- **DATA PROVIDED**
# # # # # # #

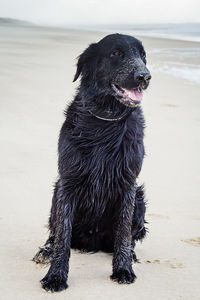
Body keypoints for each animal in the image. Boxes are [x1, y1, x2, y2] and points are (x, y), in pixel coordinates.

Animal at [33, 34, 151, 292]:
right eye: (116, 53)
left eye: (143, 55)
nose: (145, 76)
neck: (105, 120)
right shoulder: (68, 182)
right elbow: (63, 235)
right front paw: (56, 275)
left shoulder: (128, 184)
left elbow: (124, 234)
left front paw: (123, 268)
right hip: (57, 191)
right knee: (55, 232)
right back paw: (45, 250)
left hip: (139, 197)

# # # # # # #

- **TASK**
Gather up every line in the data above that contains the word "left", copying each one.

- **RESULT FOR THIS EXERCISE**
left eye: (143, 55)
left shoulder: (128, 184)
left elbow: (124, 234)
left front paw: (123, 268)
left hip: (139, 197)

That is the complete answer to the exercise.